A big market team can and should be taking chances that cost money. It is an inherant advantage and yet we are lagging WAY behind teams who hopped on this 3 or 4 years ago like Pittsburgh, Tampa and KC. (Que the what have they won in the last 20 years or how has that worked out for them lately jokes) but their farms are producing big time players that will all be in their prime at the same time when they get up here. That’s what wins pennants. All star talent for 1/3 of your roster, capable average starting talent for the rest of it. That means 7 super players that will all be healthy and productive for the same 6 year period.
By drafting and signing Blake Swihart (like Boston did) they give themselves a great chance to have a switch hitting catcher with a lot of power and if he doesn’t pan out behind the plate he will most likely pan out in RF. Whether they can sign the guy is another story but that just comes down to cash and credibility as an organization. Even if they don’t sign him it is still worth taking the chance because the amount of production a guy like Swihart could potentially produce is 10 times what a Josh Thole might so even if you can’t sign or have 9 out of 10 bust your still far ahead on the field.
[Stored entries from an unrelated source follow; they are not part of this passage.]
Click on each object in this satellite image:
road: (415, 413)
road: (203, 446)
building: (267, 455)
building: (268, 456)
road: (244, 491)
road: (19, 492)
All good stuff agee, and I agree with you on nearly every point. One thing I don’t really agree with is I’ve read you before, saying you were hot and heavy for Swihart in the draft. At one time, pre-draft, I was on the Swihart wagon too. He was my first choice until I dropped him from my wish list, a week before the draft, for Taylor Jungmann. But now I’m not as sure. For one thing, Swihart did fall rather far in the draft, so the Mets were not the only team to pass on him. Also I have read that him becoming a power hitter, is far from certain, some scouts see him as a gap hitter only, with no power projection. And the biggest point I want to make is a man named Nimmo. Don’t sell him short. I admit I’ve never seen him play a lick, but I have a sneaking suspicion he might become two times the player Swihart becomes. Time will certainly tell.
How about common sense instead:
Don’t use #1 pick in draft on a 18 yr. old high school pitcher who needs “tommy-john surgery.”